Spinach, Beet, and Orange Salad
Salad 1 bunch baby beets (about 7) or 4-5 large beets, peeled and quartered 4 blood oranges OR navel oranges, peel removed and sliced into ½ in thick rounds 5 c spinach, washed, dried, and roughly torn
Orange Vinaigrette 1 orange, juiced 2 tsp red wine vinegar ¼ c olive oil 1 tsp Dijon mustard Salt and pepper
- Steam beets. Bring 1 inch of water in to boil in a medium pot. Insert steamer basket and place beets on top. Reduce heat to a simmer, cover, and steam beets for 10-12 minutes until easily pierced with a knife. Remove from heat and set aside to cool. Prepare spinach and oranges and refrigerate until ready to serve.
- Make dressing by shaking together orange juice, oil, vinegar, mustard, salt, and pepper in a jar with tight fitting lid (use an old jam jar).

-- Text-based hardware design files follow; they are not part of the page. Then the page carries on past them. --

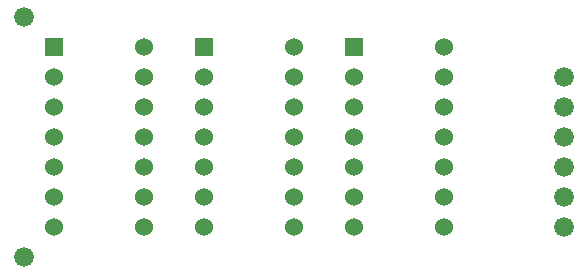
<source format=gbr>
G04 start of page 9 for group 7 idx 7 *
G04 Title: (unknown), spare *
G04 Creator: pcb 20140316 *
G04 CreationDate: Sat 19 Jun 2021 08:46:57 PM GMT UTC *
G04 For: steve *
G04 Format: Gerber/RS-274X *
G04 PCB-Dimensions (mil): 2000.00 1000.00 *
G04 PCB-Coordinate-Origin: lower left *
%MOIN*%
%FSLAX25Y25*%
%LNGROUP7*%
%ADD49C,0.0280*%
%ADD48C,0.0300*%
%ADD47C,0.0660*%
%ADD46C,0.0600*%
%ADD45C,0.0001*%
G54D45*G36*
X17000Y83000D02*Y77000D01*
X23000D01*
Y83000D01*
X17000D01*
G37*
G54D46*X20000Y70000D03*
Y60000D03*
X50000Y40000D03*
Y50000D03*
Y60000D03*
Y70000D03*
Y80000D03*
G54D45*G36*
X67000Y83000D02*Y77000D01*
X73000D01*
Y83000D01*
X67000D01*
G37*
G54D46*X70000Y70000D03*
Y60000D03*
Y50000D03*
Y40000D03*
Y30000D03*
Y20000D03*
X20000Y50000D03*
Y40000D03*
Y30000D03*
Y20000D03*
X50000D03*
Y30000D03*
X100000Y20000D03*
X150000D03*
X100000Y30000D03*
X150000D03*
Y40000D03*
X100000D03*
Y50000D03*
Y60000D03*
Y70000D03*
Y80000D03*
G54D45*G36*
X117000Y83000D02*Y77000D01*
X123000D01*
Y83000D01*
X117000D01*
G37*
G54D46*X120000Y70000D03*
Y60000D03*
Y50000D03*
X150000D03*
Y60000D03*
Y70000D03*
Y80000D03*
X120000Y40000D03*
Y30000D03*
Y20000D03*
G54D47*X10000Y90000D03*
X190000Y40000D03*
Y30000D03*
Y50000D03*
Y60000D03*
Y70000D03*
Y20000D03*
X10000Y10000D03*
G54D48*G54D49*M02*

</source>
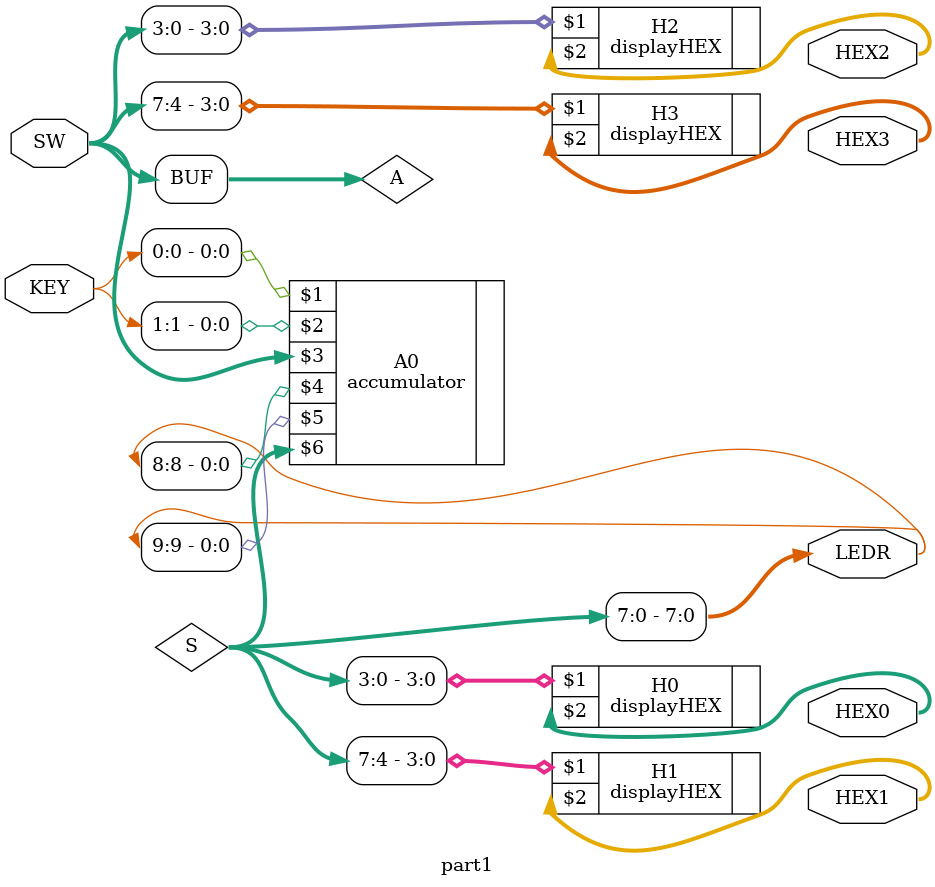
<source format=v>
module part1 (SW, KEY, LEDR, HEX0, HEX1, HEX2, HEX3);

    input [7:0] SW;
    input [1:0] KEY;
    output [9:0] LEDR;
    output [6:0] HEX0, HEX1, HEX2, HEX3;

    wire [7:0] A, S;

    assign A = SW;

    accumulator A0 (KEY[0], KEY[1], A, LEDR[8], LEDR[9], S);

    assign LEDR[7:0] = S;

    displayHEX H0 (S[3:0], HEX0);
    displayHEX H1 (S[7:4], HEX1);
    displayHEX H2 (A[3:0], HEX2);
    displayHEX H3 (A[7:4], HEX3);

endmodule
</source>
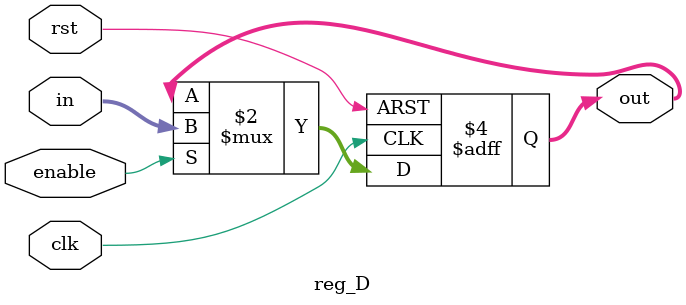
<source format=v>

module reg_D(input clk,
             input rst, 
             input enable, 
             input [127:0] in,
             output reg [127:0] out );


     always @(posedge clk or posedge rst)
     begin
        if(rst)
          out<=0;
        else if(enable)
          out <= in;
     end         
endmodule 


</source>
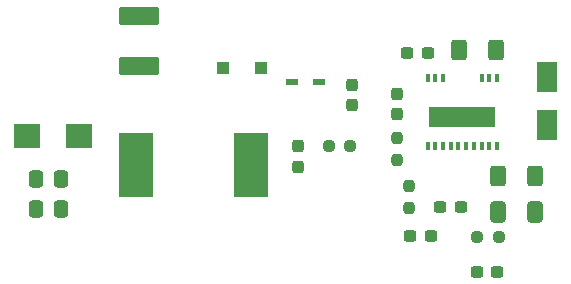
<source format=gtp>
G04 #@! TF.GenerationSoftware,KiCad,Pcbnew,(6.0.1)*
G04 #@! TF.CreationDate,2022-12-28T16:36:33-06:00*
G04 #@! TF.ProjectId,AIL,41494c2e-6b69-4636-9164-5f7063625858,rev?*
G04 #@! TF.SameCoordinates,Original*
G04 #@! TF.FileFunction,Paste,Top*
G04 #@! TF.FilePolarity,Positive*
%FSLAX46Y46*%
G04 Gerber Fmt 4.6, Leading zero omitted, Abs format (unit mm)*
G04 Created by KiCad (PCBNEW (6.0.1)) date 2022-12-28 16:36:33*
%MOMM*%
%LPD*%
G01*
G04 APERTURE LIST*
G04 Aperture macros list*
%AMRoundRect*
0 Rectangle with rounded corners*
0 $1 Rounding radius*
0 $2 $3 $4 $5 $6 $7 $8 $9 X,Y pos of 4 corners*
0 Add a 4 corners polygon primitive as box body*
4,1,4,$2,$3,$4,$5,$6,$7,$8,$9,$2,$3,0*
0 Add four circle primitives for the rounded corners*
1,1,$1+$1,$2,$3*
1,1,$1+$1,$4,$5*
1,1,$1+$1,$6,$7*
1,1,$1+$1,$8,$9*
0 Add four rect primitives between the rounded corners*
20,1,$1+$1,$2,$3,$4,$5,0*
20,1,$1+$1,$4,$5,$6,$7,0*
20,1,$1+$1,$6,$7,$8,$9,0*
20,1,$1+$1,$8,$9,$2,$3,0*%
G04 Aperture macros list end*
%ADD10RoundRect,0.237500X0.300000X0.237500X-0.300000X0.237500X-0.300000X-0.237500X0.300000X-0.237500X0*%
%ADD11R,1.800000X2.500000*%
%ADD12RoundRect,0.237500X-0.250000X-0.237500X0.250000X-0.237500X0.250000X0.237500X-0.250000X0.237500X0*%
%ADD13RoundRect,0.237500X-0.300000X-0.237500X0.300000X-0.237500X0.300000X0.237500X-0.300000X0.237500X0*%
%ADD14R,1.050000X0.550000*%
%ADD15RoundRect,0.250000X-0.400000X-0.625000X0.400000X-0.625000X0.400000X0.625000X-0.400000X0.625000X0*%
%ADD16RoundRect,0.250000X-1.450000X0.537500X-1.450000X-0.537500X1.450000X-0.537500X1.450000X0.537500X0*%
%ADD17RoundRect,0.237500X0.237500X-0.250000X0.237500X0.250000X-0.237500X0.250000X-0.237500X-0.250000X0*%
%ADD18R,0.450000X0.800000*%
%ADD19R,5.680000X1.780000*%
%ADD20R,2.900000X5.400000*%
%ADD21RoundRect,0.237500X-0.237500X0.300000X-0.237500X-0.300000X0.237500X-0.300000X0.237500X0.300000X0*%
%ADD22R,1.120000X1.080000*%
%ADD23RoundRect,0.250000X0.337500X0.475000X-0.337500X0.475000X-0.337500X-0.475000X0.337500X-0.475000X0*%
%ADD24R,2.250000X2.050000*%
%ADD25RoundRect,0.250000X0.400000X0.625000X-0.400000X0.625000X-0.400000X-0.625000X0.400000X-0.625000X0*%
%ADD26RoundRect,0.250000X-0.412500X-0.650000X0.412500X-0.650000X0.412500X0.650000X-0.412500X0.650000X0*%
%ADD27RoundRect,0.237500X-0.237500X0.250000X-0.237500X-0.250000X0.237500X-0.250000X0.237500X0.250000X0*%
G04 APERTURE END LIST*
D10*
X162660500Y-83820000D03*
X160935500Y-83820000D03*
D11*
X172720000Y-89897555D03*
X172720000Y-85897555D03*
D12*
X154281500Y-91694000D03*
X156106500Y-91694000D03*
D13*
X163729500Y-96889555D03*
X165454500Y-96889555D03*
D14*
X153458445Y-86329445D03*
X151158445Y-86329445D03*
D15*
X168630000Y-94234000D03*
X171730000Y-94234000D03*
D16*
X138176000Y-80666500D03*
X138176000Y-84941500D03*
D17*
X161036000Y-96924500D03*
X161036000Y-95099500D03*
D18*
X168511075Y-85938000D03*
X167861075Y-85938000D03*
X167211075Y-85938000D03*
X163961075Y-85938000D03*
X163311075Y-85938000D03*
X162661075Y-85938000D03*
X162661075Y-91738000D03*
X163311075Y-91738000D03*
X163961075Y-91738000D03*
X164611075Y-91738000D03*
X165261075Y-91738000D03*
X165911075Y-91738000D03*
X166561075Y-91738000D03*
X167211075Y-91738000D03*
X167861075Y-91738000D03*
X168511075Y-91738000D03*
D19*
X165586075Y-89258000D03*
D20*
X137978445Y-93349445D03*
X147678445Y-93349445D03*
D21*
X160020000Y-87289055D03*
X160020000Y-89014055D03*
D22*
X148543445Y-85090000D03*
X145293445Y-85090000D03*
D13*
X162914500Y-99314000D03*
X161189500Y-99314000D03*
D23*
X131593500Y-97028000D03*
X129518500Y-97028000D03*
D24*
X133118445Y-90849445D03*
X128718445Y-90849445D03*
D21*
X151658445Y-91736945D03*
X151658445Y-93461945D03*
D25*
X168428000Y-83566000D03*
X165328000Y-83566000D03*
D21*
X156210000Y-86513500D03*
X156210000Y-88238500D03*
D10*
X168558020Y-102349555D03*
X166833020Y-102349555D03*
D26*
X168617500Y-97282000D03*
X171742500Y-97282000D03*
D27*
X160020000Y-91035500D03*
X160020000Y-92860500D03*
D23*
X131593500Y-94488000D03*
X129518500Y-94488000D03*
D12*
X166833020Y-99459555D03*
X168658020Y-99459555D03*
M02*

</source>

- Top spinach with beets and oranges. Drizzle with dressing and serve.
Salad Niçoise with Herb Balsamic Vinaigrette
Salad 4 c mixed salad greens (red or green lettuce, arugula, mizuna, spinach, chicory, etc.), washed, dried, and roughly torn 4-5 small beets or potatoes, trimmed, scrubbed, peeled, and quartered 2 c green beans or asparagus, washed, tough ends removed, cut in 1 inch pieces 2 c cherry tomatoes, halved ½ cup Kalamata olives, pitted and halved 4 eggs (optional) 2 c cubed or shredded cooked chicken, salmon, or tuna (optional) Olive oil Salt and pepper to taste
Croutons 3 c day old whole grain bread, torn into ½ inch pieces ¼ c olive oil ½ tsp dried oregano, or 1 tsp fresh, minced Salt and pepper to taste
Herb Balsamic Dressing 2 tsp balsamic vinegar 1 tbs red wine vinegar ¼ c olive oil 1 tbs fresh parsley, minced 1 tbs shallot, minced 2 tsp agave nectar or honey Salt and pepper to taste
- Roast the beets or potatoes. Preheat oven to 425°. Place trimmed, peeled and quartered beets or potatoes in aluminum foil. Drizzle with olive oil and season with salt and pepper. Wrap tightly and bake until tender when pierced with a knife, 30-45 minutes.

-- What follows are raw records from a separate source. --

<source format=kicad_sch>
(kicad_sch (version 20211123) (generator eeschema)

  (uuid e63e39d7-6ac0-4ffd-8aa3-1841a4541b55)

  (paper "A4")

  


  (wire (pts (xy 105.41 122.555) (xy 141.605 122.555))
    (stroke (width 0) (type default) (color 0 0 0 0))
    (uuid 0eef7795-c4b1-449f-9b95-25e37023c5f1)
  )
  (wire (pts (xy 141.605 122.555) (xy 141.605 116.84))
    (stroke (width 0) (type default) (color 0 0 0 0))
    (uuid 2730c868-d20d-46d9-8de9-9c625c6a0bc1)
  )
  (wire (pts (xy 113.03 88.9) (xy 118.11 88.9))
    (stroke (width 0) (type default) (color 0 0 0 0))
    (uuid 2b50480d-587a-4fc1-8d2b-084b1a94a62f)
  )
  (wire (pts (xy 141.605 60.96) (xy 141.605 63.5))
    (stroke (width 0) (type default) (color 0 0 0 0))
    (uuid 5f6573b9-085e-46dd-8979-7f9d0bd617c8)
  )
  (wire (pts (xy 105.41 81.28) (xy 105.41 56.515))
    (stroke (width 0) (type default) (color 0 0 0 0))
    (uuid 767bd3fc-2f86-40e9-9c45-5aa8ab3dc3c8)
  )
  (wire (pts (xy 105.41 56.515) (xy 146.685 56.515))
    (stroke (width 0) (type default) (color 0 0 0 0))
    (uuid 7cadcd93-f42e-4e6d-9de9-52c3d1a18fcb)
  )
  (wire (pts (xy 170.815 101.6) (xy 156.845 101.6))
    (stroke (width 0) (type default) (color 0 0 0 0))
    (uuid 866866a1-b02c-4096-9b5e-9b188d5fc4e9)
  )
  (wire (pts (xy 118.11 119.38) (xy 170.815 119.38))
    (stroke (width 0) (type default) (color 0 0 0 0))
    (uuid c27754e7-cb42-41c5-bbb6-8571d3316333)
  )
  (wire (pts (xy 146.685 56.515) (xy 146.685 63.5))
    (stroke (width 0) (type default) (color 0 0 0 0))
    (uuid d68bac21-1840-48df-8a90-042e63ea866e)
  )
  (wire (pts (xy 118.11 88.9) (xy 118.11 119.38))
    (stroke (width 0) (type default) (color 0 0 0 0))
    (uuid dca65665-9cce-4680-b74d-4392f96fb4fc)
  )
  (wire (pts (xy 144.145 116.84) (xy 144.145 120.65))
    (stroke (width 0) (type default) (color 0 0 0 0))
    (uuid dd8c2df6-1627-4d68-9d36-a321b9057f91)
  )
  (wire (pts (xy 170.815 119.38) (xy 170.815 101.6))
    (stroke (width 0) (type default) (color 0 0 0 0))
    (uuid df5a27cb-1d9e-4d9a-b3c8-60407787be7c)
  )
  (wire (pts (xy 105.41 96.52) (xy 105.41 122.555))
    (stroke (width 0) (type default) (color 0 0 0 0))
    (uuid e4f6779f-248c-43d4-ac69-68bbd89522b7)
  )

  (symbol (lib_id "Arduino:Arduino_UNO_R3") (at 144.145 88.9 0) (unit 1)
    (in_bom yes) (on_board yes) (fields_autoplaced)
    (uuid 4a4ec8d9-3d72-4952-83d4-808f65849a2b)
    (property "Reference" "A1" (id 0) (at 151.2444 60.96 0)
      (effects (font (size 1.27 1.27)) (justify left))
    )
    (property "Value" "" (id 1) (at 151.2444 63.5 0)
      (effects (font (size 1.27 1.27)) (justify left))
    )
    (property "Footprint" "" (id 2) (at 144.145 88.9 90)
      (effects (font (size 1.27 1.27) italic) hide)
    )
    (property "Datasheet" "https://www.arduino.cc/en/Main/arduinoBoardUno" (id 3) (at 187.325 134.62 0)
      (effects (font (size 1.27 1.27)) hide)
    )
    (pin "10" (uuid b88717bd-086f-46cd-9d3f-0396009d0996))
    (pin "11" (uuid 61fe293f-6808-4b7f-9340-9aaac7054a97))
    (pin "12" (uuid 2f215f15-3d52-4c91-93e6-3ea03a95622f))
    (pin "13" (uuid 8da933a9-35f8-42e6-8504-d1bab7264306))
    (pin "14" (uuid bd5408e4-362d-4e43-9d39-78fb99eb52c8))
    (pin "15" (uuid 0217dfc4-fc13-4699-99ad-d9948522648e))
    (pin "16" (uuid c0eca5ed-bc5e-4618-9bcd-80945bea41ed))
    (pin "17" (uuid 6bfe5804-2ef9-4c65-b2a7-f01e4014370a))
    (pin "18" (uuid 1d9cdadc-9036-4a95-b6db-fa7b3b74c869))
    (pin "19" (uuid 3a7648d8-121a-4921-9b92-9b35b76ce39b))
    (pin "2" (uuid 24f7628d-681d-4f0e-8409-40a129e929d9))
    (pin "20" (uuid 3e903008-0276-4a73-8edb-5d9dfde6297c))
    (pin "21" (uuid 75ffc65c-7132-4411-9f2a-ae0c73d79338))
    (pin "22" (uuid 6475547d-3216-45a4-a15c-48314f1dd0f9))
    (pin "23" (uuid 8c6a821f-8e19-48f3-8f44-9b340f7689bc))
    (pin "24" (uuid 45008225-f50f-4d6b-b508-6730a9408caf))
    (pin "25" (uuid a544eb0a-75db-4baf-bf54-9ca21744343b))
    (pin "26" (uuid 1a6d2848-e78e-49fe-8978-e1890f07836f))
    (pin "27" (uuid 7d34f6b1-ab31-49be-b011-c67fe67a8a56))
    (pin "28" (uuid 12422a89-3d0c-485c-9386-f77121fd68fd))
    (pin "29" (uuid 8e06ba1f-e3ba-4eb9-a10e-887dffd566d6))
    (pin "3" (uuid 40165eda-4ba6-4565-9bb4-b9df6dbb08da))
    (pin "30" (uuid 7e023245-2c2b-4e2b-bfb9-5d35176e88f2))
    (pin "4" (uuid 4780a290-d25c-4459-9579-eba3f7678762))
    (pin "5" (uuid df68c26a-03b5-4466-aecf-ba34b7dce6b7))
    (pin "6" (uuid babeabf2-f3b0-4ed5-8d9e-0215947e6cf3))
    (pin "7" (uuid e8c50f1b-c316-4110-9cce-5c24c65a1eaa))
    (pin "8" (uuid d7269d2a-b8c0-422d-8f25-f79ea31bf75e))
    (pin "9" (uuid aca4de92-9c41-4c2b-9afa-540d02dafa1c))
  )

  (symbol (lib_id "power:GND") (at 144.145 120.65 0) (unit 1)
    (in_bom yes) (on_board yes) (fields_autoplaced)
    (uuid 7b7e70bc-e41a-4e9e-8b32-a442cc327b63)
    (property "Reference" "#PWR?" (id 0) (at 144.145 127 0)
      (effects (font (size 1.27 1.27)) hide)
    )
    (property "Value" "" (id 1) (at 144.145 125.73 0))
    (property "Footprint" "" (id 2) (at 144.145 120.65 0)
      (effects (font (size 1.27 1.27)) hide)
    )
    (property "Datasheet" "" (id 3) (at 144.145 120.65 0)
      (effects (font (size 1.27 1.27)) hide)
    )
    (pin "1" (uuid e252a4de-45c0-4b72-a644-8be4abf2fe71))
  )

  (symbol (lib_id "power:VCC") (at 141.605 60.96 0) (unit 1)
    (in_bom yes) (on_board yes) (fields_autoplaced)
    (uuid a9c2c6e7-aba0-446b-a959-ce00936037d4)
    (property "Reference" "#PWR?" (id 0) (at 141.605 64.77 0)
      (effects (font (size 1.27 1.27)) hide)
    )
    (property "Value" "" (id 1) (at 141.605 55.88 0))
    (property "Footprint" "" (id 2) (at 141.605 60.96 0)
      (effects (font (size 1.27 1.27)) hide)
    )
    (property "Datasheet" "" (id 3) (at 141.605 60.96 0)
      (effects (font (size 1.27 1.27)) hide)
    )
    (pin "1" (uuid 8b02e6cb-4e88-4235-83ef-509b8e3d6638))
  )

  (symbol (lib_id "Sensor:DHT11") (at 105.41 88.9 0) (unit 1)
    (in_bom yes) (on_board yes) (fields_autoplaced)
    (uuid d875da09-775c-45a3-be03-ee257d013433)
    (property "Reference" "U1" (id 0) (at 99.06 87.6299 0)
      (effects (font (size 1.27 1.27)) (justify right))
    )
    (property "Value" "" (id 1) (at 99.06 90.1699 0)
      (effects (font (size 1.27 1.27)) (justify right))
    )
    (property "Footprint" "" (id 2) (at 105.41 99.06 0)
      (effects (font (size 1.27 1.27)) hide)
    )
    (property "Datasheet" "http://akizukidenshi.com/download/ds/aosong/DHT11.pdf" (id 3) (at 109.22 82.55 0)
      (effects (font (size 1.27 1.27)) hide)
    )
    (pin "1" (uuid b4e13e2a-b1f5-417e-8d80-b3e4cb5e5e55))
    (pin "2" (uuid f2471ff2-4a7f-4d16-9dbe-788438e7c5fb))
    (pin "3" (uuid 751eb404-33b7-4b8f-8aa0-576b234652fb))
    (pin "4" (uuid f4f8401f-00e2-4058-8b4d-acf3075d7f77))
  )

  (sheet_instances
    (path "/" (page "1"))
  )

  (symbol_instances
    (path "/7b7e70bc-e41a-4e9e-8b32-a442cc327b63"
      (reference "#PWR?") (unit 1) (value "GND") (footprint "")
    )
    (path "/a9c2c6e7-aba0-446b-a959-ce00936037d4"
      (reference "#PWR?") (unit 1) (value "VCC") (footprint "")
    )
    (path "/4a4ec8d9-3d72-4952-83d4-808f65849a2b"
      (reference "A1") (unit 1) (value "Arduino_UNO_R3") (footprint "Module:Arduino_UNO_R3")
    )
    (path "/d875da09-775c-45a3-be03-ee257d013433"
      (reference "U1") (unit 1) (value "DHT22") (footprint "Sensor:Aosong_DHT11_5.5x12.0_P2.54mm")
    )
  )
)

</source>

- Hard-cook the eggs. Prepare ice water bath by filling large bowl with ice and water, set aside. Place eggs in a large pot and cover with cold water by one inch. Bring to a boil over high heat. Cover with lid and remove from heat. Let eggs sit, covered, for 12 minutes. Remove eggs with slotted spoon and submerge in ice water to stop cooking. Let cool completely, 5 minutes. Crack eggs all over to remove shells. Quarter eggs lengthwise.
- Blanch green beans or asparagus. Bring 2 quarts of salted water to a boil over high heat. Submerge green beans or asparagus in boiling water. Boil until tender, 3-5 minutes. Remove green beans or asparagus with a slotted spoon and submerge in ice water bath.
- Bake croutons. Toss bread pieces with oil, oregano, salt and pepper. Layer evenly on a rimmed baking sheet. Bake in previously heated oven at 425° until crunchy, about 7-10 minutes. Allow croutons to cool on baking sheet.
- Prepare dressing. Place vinegar, oil, parsley, shallot, agave nectar or honey, salt, and pepper in a jar with tight fitting lid. Shake vigorously. Alternatively, you can whisk ingredients in a liquid measuring cup until emulsified or blend in a food processor. Assemble salads. Place 1 cup of salad greens on each plate. Top with beets or potato, green beans or asparagus, tomatoes, hard-boiled egg, chicken or fish, and olives. Top with croutons. Drizzle lightly with dressing.